Your assignment: Rewrite the records below, replacing every occurrence of "series" with "data series" and leaving all other text unchanged.
***** Records to process *****
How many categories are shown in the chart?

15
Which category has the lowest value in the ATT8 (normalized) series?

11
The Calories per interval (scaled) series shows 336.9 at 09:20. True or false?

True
*****
Solution below:
How many categories are shown in the chart?

15
Which category has the lowest value in the ATT8 (normalized) data series?

11
The Calories per interval (scaled) data series shows 336.9 at 09:20. True or false?

True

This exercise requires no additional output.